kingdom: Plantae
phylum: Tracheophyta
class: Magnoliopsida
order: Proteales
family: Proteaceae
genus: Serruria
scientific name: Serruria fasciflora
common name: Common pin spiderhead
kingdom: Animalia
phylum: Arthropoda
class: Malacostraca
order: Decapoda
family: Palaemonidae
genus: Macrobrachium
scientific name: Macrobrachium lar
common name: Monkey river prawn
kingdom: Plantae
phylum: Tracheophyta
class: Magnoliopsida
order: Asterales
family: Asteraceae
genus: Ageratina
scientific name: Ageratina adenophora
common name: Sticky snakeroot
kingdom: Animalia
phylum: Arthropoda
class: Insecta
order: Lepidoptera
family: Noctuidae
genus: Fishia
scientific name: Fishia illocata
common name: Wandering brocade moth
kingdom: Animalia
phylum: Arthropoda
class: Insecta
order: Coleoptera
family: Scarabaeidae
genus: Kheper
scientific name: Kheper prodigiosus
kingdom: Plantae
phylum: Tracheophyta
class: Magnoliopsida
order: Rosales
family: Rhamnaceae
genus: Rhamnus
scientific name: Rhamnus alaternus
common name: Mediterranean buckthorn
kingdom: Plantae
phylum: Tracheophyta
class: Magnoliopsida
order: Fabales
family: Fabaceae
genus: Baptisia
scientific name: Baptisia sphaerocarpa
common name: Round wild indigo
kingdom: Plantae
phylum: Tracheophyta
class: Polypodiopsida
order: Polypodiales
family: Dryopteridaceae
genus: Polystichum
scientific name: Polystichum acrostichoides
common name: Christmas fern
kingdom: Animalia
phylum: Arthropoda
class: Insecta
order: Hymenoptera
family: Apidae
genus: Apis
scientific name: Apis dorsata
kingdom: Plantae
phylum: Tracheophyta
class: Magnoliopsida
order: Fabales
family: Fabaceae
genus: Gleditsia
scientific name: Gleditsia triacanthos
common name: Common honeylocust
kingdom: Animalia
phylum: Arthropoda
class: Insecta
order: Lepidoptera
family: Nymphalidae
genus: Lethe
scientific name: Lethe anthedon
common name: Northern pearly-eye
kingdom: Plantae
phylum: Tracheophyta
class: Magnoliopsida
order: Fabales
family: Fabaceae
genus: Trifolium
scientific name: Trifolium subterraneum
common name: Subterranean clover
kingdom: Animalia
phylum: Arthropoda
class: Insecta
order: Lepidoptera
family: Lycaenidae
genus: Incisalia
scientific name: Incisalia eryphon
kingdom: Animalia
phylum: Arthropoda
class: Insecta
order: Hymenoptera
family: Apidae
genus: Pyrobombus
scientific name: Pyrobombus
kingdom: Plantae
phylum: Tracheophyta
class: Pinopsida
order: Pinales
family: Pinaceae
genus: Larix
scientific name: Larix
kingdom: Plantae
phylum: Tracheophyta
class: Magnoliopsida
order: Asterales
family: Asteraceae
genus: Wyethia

---+---

Please locate each line in the rows above that contains the word "common" and copy every such line.

common name: Common pin spiderhead
common name: Monkey river prawn
common name: Sticky snakeroot
common name: Wandering brocade moth
common name: Mediterranean buckthorn
common name: Round wild indigo
common name: Christmas fern
common name: Common honeylocust
common name: Northern pearly-eye
common name: Subterranean clover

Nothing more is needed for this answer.